Collected data:
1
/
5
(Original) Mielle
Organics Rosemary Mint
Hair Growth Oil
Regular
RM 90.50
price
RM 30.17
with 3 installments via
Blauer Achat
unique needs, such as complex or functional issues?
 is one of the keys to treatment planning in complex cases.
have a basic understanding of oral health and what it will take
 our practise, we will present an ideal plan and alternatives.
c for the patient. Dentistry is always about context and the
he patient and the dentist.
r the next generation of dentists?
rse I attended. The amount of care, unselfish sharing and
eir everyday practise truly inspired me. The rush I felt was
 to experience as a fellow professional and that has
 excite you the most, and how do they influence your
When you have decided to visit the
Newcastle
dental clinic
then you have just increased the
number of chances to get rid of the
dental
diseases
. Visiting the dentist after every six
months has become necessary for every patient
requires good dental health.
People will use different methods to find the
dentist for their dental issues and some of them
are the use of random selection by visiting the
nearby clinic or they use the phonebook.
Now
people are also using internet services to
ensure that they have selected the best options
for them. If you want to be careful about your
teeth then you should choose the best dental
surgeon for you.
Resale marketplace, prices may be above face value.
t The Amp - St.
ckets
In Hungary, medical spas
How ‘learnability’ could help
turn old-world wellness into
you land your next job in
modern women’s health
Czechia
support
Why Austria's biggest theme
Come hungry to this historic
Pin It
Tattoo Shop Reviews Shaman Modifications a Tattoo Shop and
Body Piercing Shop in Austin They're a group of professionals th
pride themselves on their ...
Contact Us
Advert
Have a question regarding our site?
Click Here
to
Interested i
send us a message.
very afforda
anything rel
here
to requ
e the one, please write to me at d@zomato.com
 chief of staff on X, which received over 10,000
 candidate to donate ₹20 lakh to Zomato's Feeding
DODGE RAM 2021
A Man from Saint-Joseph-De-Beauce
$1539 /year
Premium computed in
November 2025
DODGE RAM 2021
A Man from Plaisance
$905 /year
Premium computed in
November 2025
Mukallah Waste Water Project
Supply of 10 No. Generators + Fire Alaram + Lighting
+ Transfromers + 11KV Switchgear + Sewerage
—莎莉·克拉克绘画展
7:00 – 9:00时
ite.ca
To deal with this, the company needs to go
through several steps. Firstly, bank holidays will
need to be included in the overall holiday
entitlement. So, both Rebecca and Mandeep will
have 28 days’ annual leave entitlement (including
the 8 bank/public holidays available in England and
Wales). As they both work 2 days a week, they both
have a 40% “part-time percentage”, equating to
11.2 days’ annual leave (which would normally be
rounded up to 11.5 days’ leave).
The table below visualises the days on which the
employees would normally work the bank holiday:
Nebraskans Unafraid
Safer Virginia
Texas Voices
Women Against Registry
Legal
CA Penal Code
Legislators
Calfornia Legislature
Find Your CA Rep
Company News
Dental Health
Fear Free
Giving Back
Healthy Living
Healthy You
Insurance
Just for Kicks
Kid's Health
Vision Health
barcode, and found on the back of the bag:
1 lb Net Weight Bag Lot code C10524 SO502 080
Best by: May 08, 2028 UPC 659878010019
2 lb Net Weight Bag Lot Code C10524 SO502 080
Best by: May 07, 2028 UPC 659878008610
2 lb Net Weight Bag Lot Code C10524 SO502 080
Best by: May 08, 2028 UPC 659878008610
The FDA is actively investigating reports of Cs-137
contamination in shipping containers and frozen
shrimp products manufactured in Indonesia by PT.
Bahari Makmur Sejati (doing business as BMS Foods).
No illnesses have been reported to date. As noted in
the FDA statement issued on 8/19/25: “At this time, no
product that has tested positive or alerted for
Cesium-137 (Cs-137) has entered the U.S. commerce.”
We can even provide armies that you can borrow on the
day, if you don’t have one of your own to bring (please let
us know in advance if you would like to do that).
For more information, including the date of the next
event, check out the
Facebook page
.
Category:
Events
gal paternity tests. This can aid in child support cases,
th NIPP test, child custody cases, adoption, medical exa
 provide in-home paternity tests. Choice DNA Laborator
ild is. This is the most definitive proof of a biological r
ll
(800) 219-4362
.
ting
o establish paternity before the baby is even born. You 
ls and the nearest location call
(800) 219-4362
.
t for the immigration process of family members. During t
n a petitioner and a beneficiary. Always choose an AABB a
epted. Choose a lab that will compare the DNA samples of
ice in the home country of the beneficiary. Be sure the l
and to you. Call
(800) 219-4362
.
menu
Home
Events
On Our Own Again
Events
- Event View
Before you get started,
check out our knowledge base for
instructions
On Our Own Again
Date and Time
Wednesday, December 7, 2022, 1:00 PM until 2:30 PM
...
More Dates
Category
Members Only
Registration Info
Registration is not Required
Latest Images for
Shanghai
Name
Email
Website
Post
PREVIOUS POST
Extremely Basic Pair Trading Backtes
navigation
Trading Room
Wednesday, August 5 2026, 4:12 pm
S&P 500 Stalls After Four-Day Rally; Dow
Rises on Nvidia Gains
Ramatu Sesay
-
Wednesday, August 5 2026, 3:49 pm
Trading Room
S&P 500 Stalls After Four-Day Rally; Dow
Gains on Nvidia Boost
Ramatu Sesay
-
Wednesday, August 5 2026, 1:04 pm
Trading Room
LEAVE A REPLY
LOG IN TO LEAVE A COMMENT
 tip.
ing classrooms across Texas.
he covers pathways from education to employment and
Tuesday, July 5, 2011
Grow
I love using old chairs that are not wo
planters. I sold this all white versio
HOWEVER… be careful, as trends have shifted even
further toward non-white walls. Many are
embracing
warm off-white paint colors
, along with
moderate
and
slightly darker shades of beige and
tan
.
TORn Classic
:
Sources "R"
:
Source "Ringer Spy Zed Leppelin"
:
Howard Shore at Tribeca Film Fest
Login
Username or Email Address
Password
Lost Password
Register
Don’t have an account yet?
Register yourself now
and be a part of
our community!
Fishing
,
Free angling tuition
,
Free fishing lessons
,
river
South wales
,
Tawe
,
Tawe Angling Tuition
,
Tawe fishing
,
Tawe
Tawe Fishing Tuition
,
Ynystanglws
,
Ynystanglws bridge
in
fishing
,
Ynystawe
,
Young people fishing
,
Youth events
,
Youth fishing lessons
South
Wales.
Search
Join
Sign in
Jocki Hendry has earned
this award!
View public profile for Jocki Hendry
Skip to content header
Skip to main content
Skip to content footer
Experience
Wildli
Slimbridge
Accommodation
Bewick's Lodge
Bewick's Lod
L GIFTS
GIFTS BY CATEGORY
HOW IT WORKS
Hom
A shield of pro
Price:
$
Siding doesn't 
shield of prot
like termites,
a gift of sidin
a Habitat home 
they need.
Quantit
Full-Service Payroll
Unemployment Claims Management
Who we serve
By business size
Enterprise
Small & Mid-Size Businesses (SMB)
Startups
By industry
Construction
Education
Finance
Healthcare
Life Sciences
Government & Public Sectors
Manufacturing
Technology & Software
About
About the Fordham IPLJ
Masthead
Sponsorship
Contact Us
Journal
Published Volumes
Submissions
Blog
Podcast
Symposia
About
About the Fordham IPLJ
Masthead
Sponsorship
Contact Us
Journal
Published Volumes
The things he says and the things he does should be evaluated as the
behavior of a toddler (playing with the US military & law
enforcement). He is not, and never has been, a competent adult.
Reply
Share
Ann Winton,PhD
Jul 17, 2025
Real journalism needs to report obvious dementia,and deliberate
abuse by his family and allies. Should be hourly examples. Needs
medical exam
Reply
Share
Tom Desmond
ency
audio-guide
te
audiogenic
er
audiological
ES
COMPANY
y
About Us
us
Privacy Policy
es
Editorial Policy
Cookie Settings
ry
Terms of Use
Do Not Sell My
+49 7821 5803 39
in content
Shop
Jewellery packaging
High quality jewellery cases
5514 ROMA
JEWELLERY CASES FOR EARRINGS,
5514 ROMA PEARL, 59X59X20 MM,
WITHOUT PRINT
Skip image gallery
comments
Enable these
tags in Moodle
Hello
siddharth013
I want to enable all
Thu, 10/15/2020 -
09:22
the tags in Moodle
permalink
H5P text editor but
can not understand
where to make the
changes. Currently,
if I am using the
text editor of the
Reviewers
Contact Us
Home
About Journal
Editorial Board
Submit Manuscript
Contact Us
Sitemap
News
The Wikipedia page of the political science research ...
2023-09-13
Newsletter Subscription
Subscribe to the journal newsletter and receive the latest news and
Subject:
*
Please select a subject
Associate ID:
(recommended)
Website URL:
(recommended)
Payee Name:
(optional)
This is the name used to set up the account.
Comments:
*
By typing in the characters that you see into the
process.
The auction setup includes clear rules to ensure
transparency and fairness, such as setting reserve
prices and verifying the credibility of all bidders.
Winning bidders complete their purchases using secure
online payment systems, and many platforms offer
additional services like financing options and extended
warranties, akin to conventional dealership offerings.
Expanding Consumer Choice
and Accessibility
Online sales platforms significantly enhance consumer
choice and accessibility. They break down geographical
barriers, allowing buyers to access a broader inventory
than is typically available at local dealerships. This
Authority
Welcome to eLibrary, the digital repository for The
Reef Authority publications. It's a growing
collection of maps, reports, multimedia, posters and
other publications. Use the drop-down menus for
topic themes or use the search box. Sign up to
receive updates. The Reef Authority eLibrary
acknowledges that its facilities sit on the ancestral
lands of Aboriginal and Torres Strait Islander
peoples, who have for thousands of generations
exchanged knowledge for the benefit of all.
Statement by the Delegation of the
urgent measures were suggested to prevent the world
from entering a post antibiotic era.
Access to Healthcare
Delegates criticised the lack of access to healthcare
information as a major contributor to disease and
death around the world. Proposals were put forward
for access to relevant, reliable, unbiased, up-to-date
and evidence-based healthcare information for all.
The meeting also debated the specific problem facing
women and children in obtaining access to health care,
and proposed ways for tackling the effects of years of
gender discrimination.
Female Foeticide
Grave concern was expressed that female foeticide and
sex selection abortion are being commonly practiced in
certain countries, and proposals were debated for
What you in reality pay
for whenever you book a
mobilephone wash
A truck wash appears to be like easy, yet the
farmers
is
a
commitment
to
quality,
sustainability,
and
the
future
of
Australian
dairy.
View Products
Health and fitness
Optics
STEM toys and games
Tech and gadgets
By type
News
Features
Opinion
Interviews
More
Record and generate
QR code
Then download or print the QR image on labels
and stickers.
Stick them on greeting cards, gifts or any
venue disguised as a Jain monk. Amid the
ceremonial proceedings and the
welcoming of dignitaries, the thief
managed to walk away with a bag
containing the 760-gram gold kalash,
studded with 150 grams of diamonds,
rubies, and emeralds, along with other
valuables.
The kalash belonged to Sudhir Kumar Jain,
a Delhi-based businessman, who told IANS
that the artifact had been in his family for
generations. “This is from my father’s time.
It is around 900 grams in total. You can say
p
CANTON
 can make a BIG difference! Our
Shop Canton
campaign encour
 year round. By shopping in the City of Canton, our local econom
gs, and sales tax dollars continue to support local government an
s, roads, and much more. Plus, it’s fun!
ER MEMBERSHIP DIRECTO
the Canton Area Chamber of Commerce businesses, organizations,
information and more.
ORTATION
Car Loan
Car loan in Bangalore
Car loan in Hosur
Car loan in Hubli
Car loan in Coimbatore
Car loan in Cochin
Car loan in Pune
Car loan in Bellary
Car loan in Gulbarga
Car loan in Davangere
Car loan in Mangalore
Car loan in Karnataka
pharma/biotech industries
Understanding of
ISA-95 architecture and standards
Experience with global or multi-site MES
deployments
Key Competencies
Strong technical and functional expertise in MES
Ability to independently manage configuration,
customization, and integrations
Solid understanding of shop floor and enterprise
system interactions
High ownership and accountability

__Task details__: Throughout the data above, report every line that contains the string "High".

__Expected output__:
High quality jewellery cases
High ownership and accountability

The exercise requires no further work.